When I got back to my bunk that evening, I had a sinking feeling, the depths of which I had never felt. I’d become so utterly disgusted by the loss of human life! I’d grown tired of being handed situations that were beyond my power as a medic to improve. I was angry at life, at war, even at God! Most of all, I was angry that it was almost Christmas and I couldn’t find a single bit of joy!

Then it occurred to me. I couldn’t do anything for the soldier in the truck. He was gone before I arrived. This was war. There would be more like him. The Iraqi girl, however, was clinging to her life. She was still present. I could still make a difference for her.

I went to the CSH and sat at the little girl’s bedside. I held her hand… talked to her... read to her… I even sang to her. I remembered my mom telling me when she was in the hospital battling cancer, the moments when I believed her to be unconscious and incapable of hearing me, I was wrong. She heard every word I said in those moments and they reminded her to fight to come back.

What I could do for the little girl was let her know she wasn’t alone, remind her to fight. Word got around the CSH that I’d become a regular visitor in my down time, in between missions. When I was on duty, and couldn’t be there, in the true spirit of Christmas giving, other soldiers took my place.

Unfortunately, the little girl passed away quietly on the fifth evening of her stay in the ICU – Christmas Eve. When she left this world, she was surrounded by people who loved her. The entire ICU staff, 17 more soldiers who’d given up their off-duty time to sit with her, myself included, and one translator who led us all in a prayer for her soul, in Arabic.

I went to service in the chapel that night, and afterward the Chaplain approached me to thank me for coming, despite what had happened earlier that evening. I remember telling him how angry I was and that I almost didn’t attend the Christmas Eve service. I’d said so many prayers that week for my little girl in the ICU. I had all but worn out my knees and I felt betrayed that not a single one of them had been answered! Then the Chaplain asked, “Well, what exactly did you pray for?” I said, “For God to heal that little girl, of course. I prayed so hard for Him to ease her pain and now her life is over”. The Chaplain responded, “Is it? Are we not freed from our worldly suffering, and given new life, when we attain the Kingdom of Heaven?”

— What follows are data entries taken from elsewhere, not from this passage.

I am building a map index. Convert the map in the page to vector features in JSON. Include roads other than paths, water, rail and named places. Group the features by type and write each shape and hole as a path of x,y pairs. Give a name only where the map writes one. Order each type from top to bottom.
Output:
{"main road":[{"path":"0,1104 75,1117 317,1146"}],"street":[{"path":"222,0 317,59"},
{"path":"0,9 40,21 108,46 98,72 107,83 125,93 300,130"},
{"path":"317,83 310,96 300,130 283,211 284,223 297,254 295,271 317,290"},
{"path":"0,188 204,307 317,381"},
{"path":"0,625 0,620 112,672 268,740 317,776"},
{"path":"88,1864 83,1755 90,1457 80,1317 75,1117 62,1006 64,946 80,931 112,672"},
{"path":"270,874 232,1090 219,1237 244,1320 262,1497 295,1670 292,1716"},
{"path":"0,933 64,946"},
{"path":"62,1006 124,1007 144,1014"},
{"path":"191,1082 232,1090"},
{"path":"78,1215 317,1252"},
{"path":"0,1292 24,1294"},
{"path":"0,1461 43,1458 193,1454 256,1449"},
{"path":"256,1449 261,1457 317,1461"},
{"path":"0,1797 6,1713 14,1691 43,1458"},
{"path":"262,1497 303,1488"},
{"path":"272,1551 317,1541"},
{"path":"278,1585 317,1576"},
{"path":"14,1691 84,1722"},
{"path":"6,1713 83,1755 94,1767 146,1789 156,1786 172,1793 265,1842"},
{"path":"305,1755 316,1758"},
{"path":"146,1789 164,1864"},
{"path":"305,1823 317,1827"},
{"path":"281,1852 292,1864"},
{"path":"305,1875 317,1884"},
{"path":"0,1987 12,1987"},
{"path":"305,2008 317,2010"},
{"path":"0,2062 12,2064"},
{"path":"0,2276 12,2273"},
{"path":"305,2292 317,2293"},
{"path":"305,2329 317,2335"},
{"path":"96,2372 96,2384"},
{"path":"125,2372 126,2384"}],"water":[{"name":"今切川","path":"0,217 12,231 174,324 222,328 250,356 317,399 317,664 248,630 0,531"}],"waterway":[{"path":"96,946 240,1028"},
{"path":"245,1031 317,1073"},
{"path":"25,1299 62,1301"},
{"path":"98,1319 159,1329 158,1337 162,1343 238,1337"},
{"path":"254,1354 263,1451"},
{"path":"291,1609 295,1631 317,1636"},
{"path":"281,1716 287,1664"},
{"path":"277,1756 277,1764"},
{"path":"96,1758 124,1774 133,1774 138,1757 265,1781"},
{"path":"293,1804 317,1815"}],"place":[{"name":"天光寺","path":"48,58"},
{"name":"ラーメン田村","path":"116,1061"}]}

I felt tears instantly streaming down my face. For the first time it occurred to me God had answered my prayers, just not the way that I had wanted Him to answer.

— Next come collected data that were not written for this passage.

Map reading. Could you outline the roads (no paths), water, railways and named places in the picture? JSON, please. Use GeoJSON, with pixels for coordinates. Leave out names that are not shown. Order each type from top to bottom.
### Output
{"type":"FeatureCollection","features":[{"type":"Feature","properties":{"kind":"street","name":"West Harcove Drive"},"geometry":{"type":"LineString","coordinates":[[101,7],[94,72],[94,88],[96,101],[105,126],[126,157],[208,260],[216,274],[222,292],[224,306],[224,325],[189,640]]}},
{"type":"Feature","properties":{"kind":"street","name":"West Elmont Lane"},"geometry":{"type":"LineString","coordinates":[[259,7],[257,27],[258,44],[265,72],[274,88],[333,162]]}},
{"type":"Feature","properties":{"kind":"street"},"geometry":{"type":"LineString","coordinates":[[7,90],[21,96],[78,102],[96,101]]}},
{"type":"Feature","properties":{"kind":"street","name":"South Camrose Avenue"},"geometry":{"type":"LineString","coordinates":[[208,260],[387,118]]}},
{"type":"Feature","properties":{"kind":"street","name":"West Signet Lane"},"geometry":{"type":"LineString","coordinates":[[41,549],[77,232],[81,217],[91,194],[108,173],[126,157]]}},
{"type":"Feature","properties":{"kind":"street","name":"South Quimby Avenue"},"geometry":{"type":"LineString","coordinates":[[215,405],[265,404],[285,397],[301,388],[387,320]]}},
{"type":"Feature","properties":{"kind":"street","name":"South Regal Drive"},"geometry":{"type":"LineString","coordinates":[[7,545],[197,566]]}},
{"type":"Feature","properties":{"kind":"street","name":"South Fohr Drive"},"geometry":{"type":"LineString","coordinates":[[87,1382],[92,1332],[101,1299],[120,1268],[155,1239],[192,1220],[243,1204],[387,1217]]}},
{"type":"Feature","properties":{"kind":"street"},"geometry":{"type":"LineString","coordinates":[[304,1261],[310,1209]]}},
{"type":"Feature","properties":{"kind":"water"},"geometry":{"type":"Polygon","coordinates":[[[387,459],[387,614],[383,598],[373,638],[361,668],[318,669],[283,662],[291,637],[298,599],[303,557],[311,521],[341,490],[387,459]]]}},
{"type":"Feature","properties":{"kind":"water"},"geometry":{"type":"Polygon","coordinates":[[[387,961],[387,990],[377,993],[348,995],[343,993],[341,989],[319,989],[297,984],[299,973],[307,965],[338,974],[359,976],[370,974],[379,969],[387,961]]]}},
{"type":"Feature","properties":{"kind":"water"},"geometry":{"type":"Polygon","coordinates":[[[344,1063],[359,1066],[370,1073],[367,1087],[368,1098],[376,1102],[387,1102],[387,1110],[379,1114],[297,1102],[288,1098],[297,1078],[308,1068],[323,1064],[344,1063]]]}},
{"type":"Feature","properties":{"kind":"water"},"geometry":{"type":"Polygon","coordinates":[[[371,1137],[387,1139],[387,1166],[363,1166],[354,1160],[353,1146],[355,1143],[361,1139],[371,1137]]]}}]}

I didn’t get a single physical gift that Christmas. But that Christmas will forever go down in the annals of my mind as the year I received the greatest non-tangible gift – a valuable lesson contained in the magnanimous level of giving I witnessed in the days leading up to that holiday, a reminder about the importance of being present in the lives of those who need you, from a tiny girl I knew nothing about, but came to love… and a reminder of the power of prayer.

I spent the rest of that tour providing medical support during some of the heaviest fighting of the Iraq War. The lessons of that Christmas became very valuable to me. Our newspaper back home wrote a story about that Christmas and dubbed our unit “The Combat Christmas Angels” for everything we did to help the little girl. I remember it differently. To me, it was the little girl who will forever be my angel.